Why Cognitive Development and Attachment Decide How Old You Are
The ability to attach to another person draws back to infancy. According to Mary Ainsworth’s “The Strange Situation” research experiment, only 60 percent of infants are truly attached to their mother while 40 percent linger along the gray lines of being emotionally independent. An infant’s attachment to it’s mother is a significant beginning to a persons relationship with people.
The nature of an infant-to-parent bond lies in the infant’s need for care giving. This form of attachment continues through childhood. The child develops attachment for those who provide for them. The relationship is merely dependent on the caregivers ability to give continuously. The attachment asks “What can you do for me?”
Beyond childhood, something comes into our lives without invitation. This thing is the ego. Egocentricism shifts the individual’s standards for attachment. This change occurs around the age of eleven when the preteen begins to conceive the difference between experimental and hypothetical thinking. The adolescent becomes far more self-conscious. They merge from their parental attachments and turn to peers for self-assurance. The individual begins living with an “imaginary audience” that watches their every step. If you know any preteens, you’ve probably notice a surge of vanity. To them however, life is about answering the questions “Who am I and who am I meant to be?” Maybe you recall this phase in your own experiences.
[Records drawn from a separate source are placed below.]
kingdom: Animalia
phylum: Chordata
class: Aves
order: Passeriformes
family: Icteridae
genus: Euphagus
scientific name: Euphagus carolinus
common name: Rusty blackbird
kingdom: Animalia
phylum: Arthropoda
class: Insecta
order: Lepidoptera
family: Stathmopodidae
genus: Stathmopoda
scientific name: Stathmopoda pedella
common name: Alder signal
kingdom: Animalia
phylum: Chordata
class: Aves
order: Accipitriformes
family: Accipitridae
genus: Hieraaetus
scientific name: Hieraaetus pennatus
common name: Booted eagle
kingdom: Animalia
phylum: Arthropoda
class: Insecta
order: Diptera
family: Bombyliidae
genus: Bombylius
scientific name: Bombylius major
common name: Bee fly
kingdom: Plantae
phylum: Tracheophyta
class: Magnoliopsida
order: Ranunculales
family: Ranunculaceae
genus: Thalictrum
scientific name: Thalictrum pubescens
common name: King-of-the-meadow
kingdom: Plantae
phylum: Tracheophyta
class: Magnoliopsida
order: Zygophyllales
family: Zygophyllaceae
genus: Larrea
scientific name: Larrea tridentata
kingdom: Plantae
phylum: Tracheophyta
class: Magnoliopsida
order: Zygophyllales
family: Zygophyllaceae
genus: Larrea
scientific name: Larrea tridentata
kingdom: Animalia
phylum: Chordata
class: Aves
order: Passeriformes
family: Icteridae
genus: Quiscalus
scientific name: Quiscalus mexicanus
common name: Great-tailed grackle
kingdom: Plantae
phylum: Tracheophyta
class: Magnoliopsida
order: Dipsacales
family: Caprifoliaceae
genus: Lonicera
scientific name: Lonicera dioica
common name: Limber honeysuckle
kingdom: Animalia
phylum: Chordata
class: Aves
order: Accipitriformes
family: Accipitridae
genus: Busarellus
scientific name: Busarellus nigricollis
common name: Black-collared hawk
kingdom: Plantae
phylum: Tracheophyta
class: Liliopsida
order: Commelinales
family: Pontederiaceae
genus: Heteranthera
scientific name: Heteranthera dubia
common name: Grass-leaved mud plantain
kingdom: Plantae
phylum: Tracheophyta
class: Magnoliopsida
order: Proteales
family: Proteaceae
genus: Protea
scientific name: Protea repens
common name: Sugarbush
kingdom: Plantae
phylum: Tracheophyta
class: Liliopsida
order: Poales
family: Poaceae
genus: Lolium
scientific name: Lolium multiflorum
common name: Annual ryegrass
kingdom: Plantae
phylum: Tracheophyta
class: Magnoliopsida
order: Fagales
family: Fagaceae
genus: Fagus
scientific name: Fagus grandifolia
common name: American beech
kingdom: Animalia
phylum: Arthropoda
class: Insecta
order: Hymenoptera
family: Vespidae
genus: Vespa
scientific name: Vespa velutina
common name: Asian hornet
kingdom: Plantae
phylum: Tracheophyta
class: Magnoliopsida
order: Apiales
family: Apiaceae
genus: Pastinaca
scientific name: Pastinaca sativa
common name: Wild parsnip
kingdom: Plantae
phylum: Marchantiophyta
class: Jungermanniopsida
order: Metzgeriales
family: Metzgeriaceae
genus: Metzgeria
Another ruling factor in this development stage is puberty. During puberty, the frontal lobe is rarely fully developed, which blocks the individual from seeing the risk in their decisions. So here in this young human being, is not only unfinished brain development, but raging hormones. This causes the nature of this person’s attachment to change from “What will you doforme?” to “How will you make me feel about myself?” This could be the reason so many adolescents make large mistakes that negatively control the rest of their lives. The arousal of feeling interesting, unforgettable or even addicting can cause an individual to make emotionally fueled choices without recognizing how they feel about the source of that attention.
Over time the identity develops. The four stages of identity deal with every corner of our lives, from career choice to religious affiliation; From sexuality to political stance. There are four types of identity and they are as followed:
- Identity Achievement: You have explored various options in life and have made a commitment.
- Identity Foreclosure: You have reached firm commitment and never explore other options.
- Identity Moratorium: You have made a commitment, but you are still exploring.
- Identity Diffusion: You have made no commitment or exploration.
With a developed identity, an individual is capable of deciding what he or she wants in life. The firm identity calls for an entirely different form of attachment, and this attachment is the attachment to another person’s identity. So instead of “What can you do for me?” and “How do you make me feel about myself?”, the attachment takes on a new array of thoughts that ask “How well can I know you?” The attachment’s dynamics no longer revolve around the individual, but around the pleasure of experiencing the separate identity of the other person.
In reality however, all three stages are not met by everyone. Some people only develop attachment to those who provide for them. Some can not build an attachment past the adolescent need for attention and re-assurance. To build an attachment purely for the admiration of another is rare.